Tjnet dentro das matérias
Logo Diario X
Aqui tem a Verdadeira Notícia
15 de agosto de 2022
34º 20º
Coxim/MS

A vida depois de uma doença grave

Aprenda a superar os sentimentos negativos e a cuidar da saúde física e mental

29 JUN 2022Por Redação/PL08h:15

Relatório divulgado semana passada pela Sociedade Americana do Câncer (ACS na sigla em inglês) mostra que, no começo de 2022, o número de sobreviventes da doença bateu a marca de 18 milhões naquele país, sendo que dois terços têm mais de 65 anos – 53% haviam sido diagnosticados nos últimos dez anos.

No Brasil, de acordo com dados do Instituto Nacional do Câncer (Inca), estima-se a ocorrência de 620 mil novos casos por ano. Entre os homens, a maior incidência é a do câncer de próstata, que responde por 29,2% do total; entre as mulheres, o de mama representa 29,7%. Como explicou a chefe da divisão de vigilância e análise de situação do Inca, Marianna Cancela, “a estimativa é de que tenhamos cerca de 1.4 milhão de pacientes que receberam o diagnóstico nos últimos cinco anos e estão vivos”. Uma boa notícia é que os dois tipos de câncer mais comuns, próstata e mama, têm boas chances de cura se diagnosticados precocemente. 

Tanto lá, quanto aqui, as desigualdades sociais traduzem um desafio enorme para a prevenção e o tratamento precoce. Mesmo assim, um contingente cada vez maior fica curado. Aproveitando os dados recém-divulgados, quis escrever sobre o que acontece na vida das pessoas depois da vitória sobre uma doença grave. Segundo outro estudo do Inca, os pacientes e até seus familiares tendem a adotar hábitos saudáveis, o que inclui a prática de exercícios e uma dieta balanceada.

Os pesquisadores atribuíram as mudanças à dura experiência do diagnóstico e tratamento: a angústia e o sofrimento conduzem a um processo de reformulação de valores e comportamentos que é conhecido como ruptura biográfica. Apesar de questões preocupantes, como o impacto econômico para quem deixou de trabalhar, ocorre um estreitamento dos laços afetivos com familiares e com os grupos que foram solidários durante o processo.

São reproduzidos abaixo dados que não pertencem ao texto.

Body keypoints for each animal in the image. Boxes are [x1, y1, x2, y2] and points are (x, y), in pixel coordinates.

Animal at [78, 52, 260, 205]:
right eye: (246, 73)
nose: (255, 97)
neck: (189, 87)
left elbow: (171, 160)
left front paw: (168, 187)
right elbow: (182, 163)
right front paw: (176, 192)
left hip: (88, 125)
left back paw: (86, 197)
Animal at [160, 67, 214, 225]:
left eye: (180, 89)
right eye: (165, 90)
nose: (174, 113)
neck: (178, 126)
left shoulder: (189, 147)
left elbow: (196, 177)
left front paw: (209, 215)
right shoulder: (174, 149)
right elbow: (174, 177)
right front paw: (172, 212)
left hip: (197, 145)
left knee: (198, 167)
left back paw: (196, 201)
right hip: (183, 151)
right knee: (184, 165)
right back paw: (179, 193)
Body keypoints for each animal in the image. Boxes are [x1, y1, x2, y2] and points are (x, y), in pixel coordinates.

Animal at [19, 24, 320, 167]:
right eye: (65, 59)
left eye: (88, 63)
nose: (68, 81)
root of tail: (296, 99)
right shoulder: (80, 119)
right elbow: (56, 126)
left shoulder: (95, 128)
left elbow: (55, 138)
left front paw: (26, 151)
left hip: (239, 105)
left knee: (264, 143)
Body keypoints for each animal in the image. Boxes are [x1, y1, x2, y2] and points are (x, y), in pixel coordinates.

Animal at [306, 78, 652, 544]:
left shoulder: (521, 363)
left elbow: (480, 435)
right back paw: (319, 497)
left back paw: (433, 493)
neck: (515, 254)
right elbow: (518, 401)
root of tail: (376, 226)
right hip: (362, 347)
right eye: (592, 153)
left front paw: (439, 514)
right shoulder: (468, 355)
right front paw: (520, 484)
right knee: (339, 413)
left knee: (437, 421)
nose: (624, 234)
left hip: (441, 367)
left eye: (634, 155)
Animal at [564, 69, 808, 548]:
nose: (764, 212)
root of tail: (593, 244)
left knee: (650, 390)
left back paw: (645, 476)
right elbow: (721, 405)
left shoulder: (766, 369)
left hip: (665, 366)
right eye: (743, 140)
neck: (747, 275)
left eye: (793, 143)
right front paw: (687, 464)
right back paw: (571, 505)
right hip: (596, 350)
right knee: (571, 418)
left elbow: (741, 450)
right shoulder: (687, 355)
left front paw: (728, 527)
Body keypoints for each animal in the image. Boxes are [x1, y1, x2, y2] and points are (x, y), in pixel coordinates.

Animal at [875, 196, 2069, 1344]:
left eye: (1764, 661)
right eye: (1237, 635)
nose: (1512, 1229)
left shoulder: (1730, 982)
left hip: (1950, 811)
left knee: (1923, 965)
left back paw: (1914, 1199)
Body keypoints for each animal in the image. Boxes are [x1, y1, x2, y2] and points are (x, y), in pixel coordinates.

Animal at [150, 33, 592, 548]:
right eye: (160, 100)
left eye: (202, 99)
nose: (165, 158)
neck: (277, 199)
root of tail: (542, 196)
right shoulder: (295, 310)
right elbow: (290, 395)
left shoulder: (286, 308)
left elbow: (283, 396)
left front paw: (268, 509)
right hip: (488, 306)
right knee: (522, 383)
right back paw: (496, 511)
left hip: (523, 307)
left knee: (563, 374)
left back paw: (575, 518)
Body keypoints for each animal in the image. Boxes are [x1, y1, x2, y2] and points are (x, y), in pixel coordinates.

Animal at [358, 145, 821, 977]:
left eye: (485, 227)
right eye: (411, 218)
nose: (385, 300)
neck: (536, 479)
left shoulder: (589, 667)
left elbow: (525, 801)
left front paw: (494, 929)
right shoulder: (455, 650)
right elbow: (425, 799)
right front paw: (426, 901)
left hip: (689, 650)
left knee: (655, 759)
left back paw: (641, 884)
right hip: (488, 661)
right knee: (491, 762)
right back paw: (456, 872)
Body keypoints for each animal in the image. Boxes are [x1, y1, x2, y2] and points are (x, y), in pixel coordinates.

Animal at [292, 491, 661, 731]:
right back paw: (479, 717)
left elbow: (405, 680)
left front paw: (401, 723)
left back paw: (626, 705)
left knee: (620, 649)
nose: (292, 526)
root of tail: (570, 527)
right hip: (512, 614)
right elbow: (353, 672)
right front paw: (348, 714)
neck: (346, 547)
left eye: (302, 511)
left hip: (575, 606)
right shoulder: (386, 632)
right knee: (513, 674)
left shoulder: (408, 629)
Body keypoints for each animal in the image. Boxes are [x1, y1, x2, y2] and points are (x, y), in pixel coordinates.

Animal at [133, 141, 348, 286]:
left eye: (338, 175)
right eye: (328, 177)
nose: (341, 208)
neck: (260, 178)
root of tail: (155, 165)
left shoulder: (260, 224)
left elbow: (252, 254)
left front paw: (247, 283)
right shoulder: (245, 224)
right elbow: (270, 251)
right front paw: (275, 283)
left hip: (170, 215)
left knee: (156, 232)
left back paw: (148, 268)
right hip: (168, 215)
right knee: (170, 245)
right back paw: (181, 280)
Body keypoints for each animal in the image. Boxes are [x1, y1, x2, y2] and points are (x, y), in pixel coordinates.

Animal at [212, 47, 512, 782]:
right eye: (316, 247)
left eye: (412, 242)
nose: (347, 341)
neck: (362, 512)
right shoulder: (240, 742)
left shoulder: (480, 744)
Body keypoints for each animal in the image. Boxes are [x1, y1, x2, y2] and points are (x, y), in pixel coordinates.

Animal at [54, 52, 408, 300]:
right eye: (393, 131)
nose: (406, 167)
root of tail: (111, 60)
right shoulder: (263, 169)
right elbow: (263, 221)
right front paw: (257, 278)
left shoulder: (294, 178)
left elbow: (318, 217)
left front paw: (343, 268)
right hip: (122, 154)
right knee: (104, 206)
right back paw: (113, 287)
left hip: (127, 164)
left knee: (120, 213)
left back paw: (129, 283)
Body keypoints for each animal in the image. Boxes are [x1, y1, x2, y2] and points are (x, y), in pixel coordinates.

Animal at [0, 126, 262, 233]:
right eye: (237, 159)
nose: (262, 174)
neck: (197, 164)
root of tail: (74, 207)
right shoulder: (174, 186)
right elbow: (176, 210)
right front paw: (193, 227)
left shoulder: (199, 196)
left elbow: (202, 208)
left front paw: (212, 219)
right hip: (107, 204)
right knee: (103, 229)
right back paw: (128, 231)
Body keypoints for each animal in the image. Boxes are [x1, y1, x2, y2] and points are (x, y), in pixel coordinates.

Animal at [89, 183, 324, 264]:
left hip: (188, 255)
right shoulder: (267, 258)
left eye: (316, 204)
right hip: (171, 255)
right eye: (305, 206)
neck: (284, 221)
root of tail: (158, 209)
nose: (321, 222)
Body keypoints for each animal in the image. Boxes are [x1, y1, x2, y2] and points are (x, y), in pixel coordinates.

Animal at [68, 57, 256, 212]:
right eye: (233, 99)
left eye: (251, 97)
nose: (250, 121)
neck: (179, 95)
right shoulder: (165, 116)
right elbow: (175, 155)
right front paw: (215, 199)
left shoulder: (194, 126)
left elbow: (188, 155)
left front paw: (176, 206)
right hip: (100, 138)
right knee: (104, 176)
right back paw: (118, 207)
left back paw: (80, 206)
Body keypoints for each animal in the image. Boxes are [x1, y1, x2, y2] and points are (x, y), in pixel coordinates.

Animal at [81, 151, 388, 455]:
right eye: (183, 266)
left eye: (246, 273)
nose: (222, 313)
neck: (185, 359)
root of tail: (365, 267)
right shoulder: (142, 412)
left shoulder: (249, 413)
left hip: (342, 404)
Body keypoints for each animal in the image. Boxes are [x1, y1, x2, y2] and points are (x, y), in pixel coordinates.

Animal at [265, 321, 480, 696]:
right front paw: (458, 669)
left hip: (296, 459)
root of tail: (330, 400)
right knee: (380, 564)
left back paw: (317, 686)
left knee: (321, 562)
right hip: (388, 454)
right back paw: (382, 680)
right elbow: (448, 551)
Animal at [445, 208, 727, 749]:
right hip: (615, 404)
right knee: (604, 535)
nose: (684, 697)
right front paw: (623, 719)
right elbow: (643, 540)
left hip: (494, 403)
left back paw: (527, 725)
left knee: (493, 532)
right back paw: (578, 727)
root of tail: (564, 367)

Embora o estigma do câncer seja maior, toda enfermidade séria traz repercussões emocionais e mentais, e ainda podem surgir limitações físicas. O luto é real. Perdemos uma parte de nós, da vida como a conhecíamos. Aqui estão algumas recomendações que a médica Alisa Sabin listou em artigo que escreveu para o site SixtyAndMe: servem para lidar com os sentimentos negativos e aprender a superá-los. 

Aceitar: é preciso encarar de forma realista o que mudou, reconhecer se surgiu alguma incapacidade, temporária ou permanente. Tente focar no que é possível controlar. 

Conectar-se: mantenha contato e aprofunde o relacionamento com as pessoas que lhe deram acolhimento nos momentos difíceis. Lembre-se que você também é capaz de ajudar amigos e familiares com sua presença e disposição para ouvir, e não recuse auxílio se estiver precisando. 

Cuidar-se: a saúde física alimenta a saúde mental. Não descuide da alimentação, da atividade física e do sono de qualidade. Aprenda a manejar a ansiedade e o estresse com técnicas de relaxamento, como meditação ou mindfulness. 

Encontrar-se: cerque-se de coisas e atividades que lhe deem prazer e tragam propósito à sua existência. Pode ser um hobby, um trabalho voluntário, uma nova atividade. 

Celebrar e agradecer: crie metas simples e festeje cada pequena vitória. Alimente-se com histórias inspiradoras e não se deixe abater pelo desânimo. Transforme-se em seu melhor amigo/amiga!